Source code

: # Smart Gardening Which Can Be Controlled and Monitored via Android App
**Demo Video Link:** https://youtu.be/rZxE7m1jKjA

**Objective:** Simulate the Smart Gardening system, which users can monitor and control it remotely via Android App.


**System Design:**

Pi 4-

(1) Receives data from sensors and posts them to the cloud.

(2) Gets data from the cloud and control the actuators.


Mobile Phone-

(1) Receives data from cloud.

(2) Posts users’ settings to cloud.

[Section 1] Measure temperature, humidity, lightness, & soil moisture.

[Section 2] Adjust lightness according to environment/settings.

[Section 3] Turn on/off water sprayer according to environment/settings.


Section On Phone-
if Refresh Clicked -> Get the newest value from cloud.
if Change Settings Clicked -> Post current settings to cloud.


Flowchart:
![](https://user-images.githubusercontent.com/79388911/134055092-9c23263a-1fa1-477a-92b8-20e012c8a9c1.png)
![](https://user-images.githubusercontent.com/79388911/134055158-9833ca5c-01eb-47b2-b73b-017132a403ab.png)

★ ★ ★ ★ ★ ★ ★

● **The task**
Could you print the material above once more, exactly as it stands?

● **Result of this task**
Source code

: # Smart Gardening Which Can Be Controlled and Monitored via Android App
**Demo Video Link:** https://youtu.be/rZxE7m1jKjA

**Objective:** Simulate the Smart Gardening system, which users can monitor and control it remotely via Android App.


**System Design:**

Pi 4-

(1) Receives data from sensors and posts them to the cloud.

(2) Gets data from the cloud and control the actuators.


Mobile Phone-

(1) Receives data from cloud.

(2) Posts users’ settings to cloud.

[Section 1] Measure temperature, humidity, lightness, & soil moisture.

[Section 2] Adjust lightness according to environment/settings.

[Section 3] Turn on/off water sprayer according to environment/settings.


Section On Phone-
if Refresh Clicked -> Get the newest value from cloud.
if Change Settings Clicked -> Post current settings to cloud.


Flowchart:
![](https://user-images.githubusercontent.com/79388911/134055092-9c23263a-1fa1-477a-92b8-20e012c8a9c1.png)
![](https://user-images.githubusercontent.com/79388911/134055158-9833ca5c-01eb-47b2-b73b-017132a403ab.png)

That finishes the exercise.